They also teach the kids how to deal with the more controversial issues for Muslim Americans. Like equality among boys and girls.
With a dark red hijab (Islamic headdress) covering her hair and much of her forehead, student Sahara Kasimu explains why she chose to wear the veil.
“It makes me feel beautiful and confident,” she says. “There’s a part of me that just come out.”
She attends San Miguel, a Catholic high school on Tucson’s south side. She says she began to feel more respected after she started wearing the hijab, and many of her Christian friends were supportive.
Didan, the father of three girls, emphasizes to the students that if Muslims are treating women unequally, they aren’t learning it from Islam.
“There’s no such thing at all. Forget about what culture says and what people bring with them from back home,” he says. “Some of my sisters wear the hijab, some don’t. And that’s OK. What really matters, which is way beyond this, is that when you interact, you have to do it in such a way that is just and fair.”
Kasimu says she wants to turn her affinity for her scarf into a career. After she graduates from high school, she wants to design clothes for Muslim women.
“I used to watch America’s Next Top Model a lot,” she says. “Sometimes we do feel like we have to be boring and wear boring clothes because you have to be modest. But I feel like you can be stylish and be modest at the same time.”
Didan says the children also discuss how to deal with their loyalty to America being perpetually in question.
“Since 9/11, things have changed. There’s no running away from that,” he says. “The best thing that happened to me in my life is to be in this country. I read a great deal about what made this country great. The principles of justice, being fair and the pursuit of happiness. And I feel that there’s absolutely no conflict with that and what we’re taught as Muslims.”

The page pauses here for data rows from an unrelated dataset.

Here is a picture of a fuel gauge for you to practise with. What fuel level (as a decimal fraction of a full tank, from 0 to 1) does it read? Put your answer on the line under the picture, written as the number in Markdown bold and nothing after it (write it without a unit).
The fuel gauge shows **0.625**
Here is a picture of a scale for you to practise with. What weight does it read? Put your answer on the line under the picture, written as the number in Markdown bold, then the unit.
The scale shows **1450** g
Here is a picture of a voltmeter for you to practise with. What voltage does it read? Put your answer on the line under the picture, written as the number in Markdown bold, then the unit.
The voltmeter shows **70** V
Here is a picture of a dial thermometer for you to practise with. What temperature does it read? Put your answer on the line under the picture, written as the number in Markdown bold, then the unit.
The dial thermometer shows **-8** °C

“I feel that I can be an American and I can be a Muslim at the same time,” she says. “I don’t need to choose between the two.”
And although the children only meet once a week, Didan says he hopes the lessons they learn stay with them long after they leave the Weekend School.
“One of the things I always remind them of is that being a good Muslim means being good to everybody,” he says. “When they grow up and they become part of this society, I want them to carry that message along with them.”